Matt Toms, the head of public fixed income investments and a portfolio manager at Atlanta-based Voya Investment Management, says there are two major forces in action in the fixed interest sector globally:
- the real economic headwinds forcing down yields, which is a real and lasting trend, and
- quantitative easing, which Voya believes is in its “final throes”.
Voya has about US$165 billion invested in the full range of fixed interest sectors, from emerging markets, through high yield, other corporates and sovereign bonds.
Toms says of the difficulties some countries will have in any further quantitative easing: “The Bank of Japan is going to try to fire its gun again, but it’s out of bullets. It will be more like a squirt gun… And the ECB will be firing bullets that look more like rubber bullets… In my opinion the [US] Fed has some real bullets left with interest rates in the upper 1 per cent level, which, believe it or not, is high. Australia is also in a reasonably good position.”
In the choice of fixed interest asset classes, or sub-classes, with most investors trying to maintain some modicum of yield and protection against capital losses, Voya favours high-yield debt in the short term. Longer term, the firm favours local-currency emerging market debt.
But, with a view on the toppy nature of the US dollar, as many pundits have, Toms says he would choose high yield versus dollar-denominated emerging market debt over the medium to-long-term.
“We think high yield is a fundamentally better investment, but when you introduce the currency factor it changes the dynamics.”
Toms believes that investors need to be careful what they are running to – whether it’s a reaction to what they are running from. “Money has been slow to go back into securitisation,” he says. “When people run to high-yield corporate and emerging market debt are they running from yesterday’s troubles towards tomorrow’s troubles…?
“A lack of downside is the new upside. With yields where they are, for any allocation to fixed income capital preservation is the key. It’s important to look at the correlations between bonds and equities, which are typically negative. But if yields in Japan and Europe reverse to positive it will be a very different story for equities… And you can’t really separate equity valuations from property…
“People are looking in every corner of every cupboard for extra income. Post-Brexit there hasn’t been a panic and there’s not a flight to quality. It’s more a capitulation to the new environment.”
And with another word of caution, Toms says that he believes that the “unconstrained” [benchmark agnostic or ‘absolute return’] bond products which have proved popular in recent years will migrate to something new: “Unconstrained 2.0”.

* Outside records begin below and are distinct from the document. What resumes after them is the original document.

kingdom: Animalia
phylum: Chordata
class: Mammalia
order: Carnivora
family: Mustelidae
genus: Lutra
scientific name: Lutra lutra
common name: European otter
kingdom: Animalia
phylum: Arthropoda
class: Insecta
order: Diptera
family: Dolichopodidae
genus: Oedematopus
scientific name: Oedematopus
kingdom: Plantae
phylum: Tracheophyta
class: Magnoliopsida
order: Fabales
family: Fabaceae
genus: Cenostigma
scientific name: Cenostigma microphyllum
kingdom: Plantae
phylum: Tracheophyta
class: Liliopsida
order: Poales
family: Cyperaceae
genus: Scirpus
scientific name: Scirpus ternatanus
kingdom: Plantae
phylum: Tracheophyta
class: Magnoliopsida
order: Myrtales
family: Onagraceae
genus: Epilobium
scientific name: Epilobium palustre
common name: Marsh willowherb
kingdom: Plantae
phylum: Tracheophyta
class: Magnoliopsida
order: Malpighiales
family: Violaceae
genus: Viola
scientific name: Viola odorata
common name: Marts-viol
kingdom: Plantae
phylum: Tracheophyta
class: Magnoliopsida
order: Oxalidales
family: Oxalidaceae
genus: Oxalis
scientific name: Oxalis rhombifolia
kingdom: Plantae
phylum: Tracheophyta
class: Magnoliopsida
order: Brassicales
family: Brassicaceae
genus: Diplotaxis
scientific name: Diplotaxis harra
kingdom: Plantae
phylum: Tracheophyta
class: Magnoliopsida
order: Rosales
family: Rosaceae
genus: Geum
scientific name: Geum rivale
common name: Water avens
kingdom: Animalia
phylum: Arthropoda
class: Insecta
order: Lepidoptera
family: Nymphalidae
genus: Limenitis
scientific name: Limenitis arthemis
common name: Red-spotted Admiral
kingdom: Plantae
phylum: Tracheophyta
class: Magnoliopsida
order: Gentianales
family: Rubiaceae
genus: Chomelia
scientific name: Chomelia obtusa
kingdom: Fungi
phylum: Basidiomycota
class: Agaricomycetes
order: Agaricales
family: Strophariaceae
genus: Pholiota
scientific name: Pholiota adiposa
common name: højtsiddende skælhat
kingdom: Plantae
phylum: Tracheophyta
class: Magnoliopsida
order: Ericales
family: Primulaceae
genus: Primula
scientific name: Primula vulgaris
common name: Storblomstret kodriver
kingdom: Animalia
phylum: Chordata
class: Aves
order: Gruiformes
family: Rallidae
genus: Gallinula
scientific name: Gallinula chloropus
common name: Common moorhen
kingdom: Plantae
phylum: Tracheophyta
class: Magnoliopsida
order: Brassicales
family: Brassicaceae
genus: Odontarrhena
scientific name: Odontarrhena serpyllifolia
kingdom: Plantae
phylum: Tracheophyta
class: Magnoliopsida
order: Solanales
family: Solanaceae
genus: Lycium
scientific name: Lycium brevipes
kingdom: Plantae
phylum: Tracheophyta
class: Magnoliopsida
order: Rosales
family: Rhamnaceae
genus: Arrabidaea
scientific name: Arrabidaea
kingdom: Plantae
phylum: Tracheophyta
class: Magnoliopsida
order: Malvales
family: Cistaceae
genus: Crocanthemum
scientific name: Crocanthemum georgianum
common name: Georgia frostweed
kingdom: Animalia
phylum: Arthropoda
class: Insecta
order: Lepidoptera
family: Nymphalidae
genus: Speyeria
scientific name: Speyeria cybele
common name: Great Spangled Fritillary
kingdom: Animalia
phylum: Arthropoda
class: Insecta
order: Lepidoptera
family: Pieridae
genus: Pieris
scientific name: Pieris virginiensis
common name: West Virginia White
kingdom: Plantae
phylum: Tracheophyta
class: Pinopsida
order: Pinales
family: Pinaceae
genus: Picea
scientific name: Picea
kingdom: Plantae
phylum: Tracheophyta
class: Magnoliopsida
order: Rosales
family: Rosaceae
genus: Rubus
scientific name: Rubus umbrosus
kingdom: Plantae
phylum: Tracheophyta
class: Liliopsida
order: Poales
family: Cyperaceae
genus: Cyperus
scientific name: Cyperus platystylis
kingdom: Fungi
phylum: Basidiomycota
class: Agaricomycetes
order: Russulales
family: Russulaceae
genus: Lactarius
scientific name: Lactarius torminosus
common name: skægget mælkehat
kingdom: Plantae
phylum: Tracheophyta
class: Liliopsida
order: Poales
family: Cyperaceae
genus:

He says: “A lot of these funds have been sold as products which are a reaction to or against something else, such as low interest rates. Those managers who too outsized negative duration bets are not giving a balanced value proposition to their clients. You could do that a lot more cheaply with a different strategy… Managers have sold ‘fear’ and have stuck with a negative duration position. We think a more balanced unconstrained fund is better, where the strategy can win in environments where interest rates are lower as well as higher; in any rate environment.”